_Exercise description_
Answer these questions from the road-trip article:
(a) How many days did the trip take?
(b) Where did the group stop overnight on the drive to D.C.?
(c) How many unexpected minutes did the highway closure add at the end?

_Excerpt provided_
Road Rules For Successful Cross-Generational Trips

05/28/2015 07:30 am ET | Updated May 28, 2016

Taking my 70-year-old-plus in-laws on a 1,800-mile, seven-day road trip had potential relationship calamity written all over it.

My in-laws' vacation history includes sit-down meals just 15 minutes into the start of a long day's drive, genealogy-inspired gravestone stenciling and anguished moans at missed shopping opportunities -- none of which I find comprehensible.

I wondered how three decades of strong in-law relationships would survive an excess of 50s music and Cracker Barrel consumption, particularly after my father-in-law let me know he had mapped every possible stop at those "Old Country Store" restaurants on our route.

Once the trip was gifted at Christmas, there was no turning back. We would travel from Chicago's suburbs to Washington, D.C. to New York City and back home in seven days.

The reward for me was time with my wife, who recently relocated for work to Long Island City, New York. For my in-laws, it was play time with the D.C. grandsons, drinks and dinner with three of their four children, the 9/11 Memorial, a couple of shows (Jim Parsons' play was a particular treat to diehard Big Bang Theory fan-in-laws) and a two-hour side trip to photograph a Brooklyn apartment complex my grandfather-in-law lived in during the 1930 census.

Somehow, it worked. While we didn't discuss rules before departing, several elements contributed to the trip's success:

  • Start on time. My mother-in-law deplores early mornings, but our schedule dictated several starts before 10 a.m. She was ready each morning to alleviate the peak of my schedule progress anxiety.
  • Don't cram the agenda. We broke the drive to D.C. in two parts, stopping overnight in Southwest Pennsylvania to tour Frank Lloyd Wright's stunning Fallingwater home before infiltrating D.C. evening rush traffic.2015-05-21-1432235282-859453-IMG_0590.jpg At the trip's other end, we drove 13 hours straight from Long Island City (stopping only for two sit-down meals). We made it, but were all strained when a bridge-work-based highway closure added 40 unexpected minutes to the very end of our trip.

_Given records_
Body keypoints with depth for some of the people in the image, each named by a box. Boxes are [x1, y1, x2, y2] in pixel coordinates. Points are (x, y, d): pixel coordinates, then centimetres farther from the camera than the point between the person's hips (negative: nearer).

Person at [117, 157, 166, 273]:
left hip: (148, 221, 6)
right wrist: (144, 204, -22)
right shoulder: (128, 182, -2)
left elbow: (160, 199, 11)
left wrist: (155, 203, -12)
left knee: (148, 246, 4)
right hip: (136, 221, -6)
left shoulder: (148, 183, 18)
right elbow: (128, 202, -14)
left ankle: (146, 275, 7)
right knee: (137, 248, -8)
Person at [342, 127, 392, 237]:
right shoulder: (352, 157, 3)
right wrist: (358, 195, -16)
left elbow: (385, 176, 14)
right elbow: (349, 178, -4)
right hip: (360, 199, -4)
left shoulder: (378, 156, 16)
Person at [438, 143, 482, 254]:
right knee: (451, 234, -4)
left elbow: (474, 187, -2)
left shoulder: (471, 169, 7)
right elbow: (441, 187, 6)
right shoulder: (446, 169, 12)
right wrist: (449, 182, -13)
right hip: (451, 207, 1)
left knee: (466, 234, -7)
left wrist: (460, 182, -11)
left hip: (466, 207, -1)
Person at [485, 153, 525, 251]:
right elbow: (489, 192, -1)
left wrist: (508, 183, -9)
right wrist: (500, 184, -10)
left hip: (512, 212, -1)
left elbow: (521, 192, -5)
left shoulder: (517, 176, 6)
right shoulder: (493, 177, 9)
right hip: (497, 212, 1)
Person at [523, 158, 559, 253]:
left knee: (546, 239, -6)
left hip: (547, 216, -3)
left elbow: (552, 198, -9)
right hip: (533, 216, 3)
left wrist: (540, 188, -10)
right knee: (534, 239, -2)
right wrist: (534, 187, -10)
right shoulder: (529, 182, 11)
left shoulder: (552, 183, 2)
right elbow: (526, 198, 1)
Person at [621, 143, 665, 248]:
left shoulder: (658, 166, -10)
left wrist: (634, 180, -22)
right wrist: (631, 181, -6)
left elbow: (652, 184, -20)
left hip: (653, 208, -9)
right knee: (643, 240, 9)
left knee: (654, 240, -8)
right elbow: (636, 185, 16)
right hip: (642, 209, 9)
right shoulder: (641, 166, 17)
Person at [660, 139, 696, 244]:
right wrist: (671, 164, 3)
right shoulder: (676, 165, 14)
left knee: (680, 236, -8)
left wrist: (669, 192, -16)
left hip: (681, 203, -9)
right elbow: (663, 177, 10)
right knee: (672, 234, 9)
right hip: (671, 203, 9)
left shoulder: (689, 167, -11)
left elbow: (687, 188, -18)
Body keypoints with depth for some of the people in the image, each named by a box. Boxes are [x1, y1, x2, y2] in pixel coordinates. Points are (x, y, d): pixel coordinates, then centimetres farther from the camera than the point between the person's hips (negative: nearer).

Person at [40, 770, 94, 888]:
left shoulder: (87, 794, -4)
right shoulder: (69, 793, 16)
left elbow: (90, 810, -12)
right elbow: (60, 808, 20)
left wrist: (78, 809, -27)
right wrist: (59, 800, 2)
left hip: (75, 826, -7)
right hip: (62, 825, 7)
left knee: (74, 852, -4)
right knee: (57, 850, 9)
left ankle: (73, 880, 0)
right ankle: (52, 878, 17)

_Task answer_
(a) Seven days
(b) Southwest Pennsylvania
(c) 40 minutes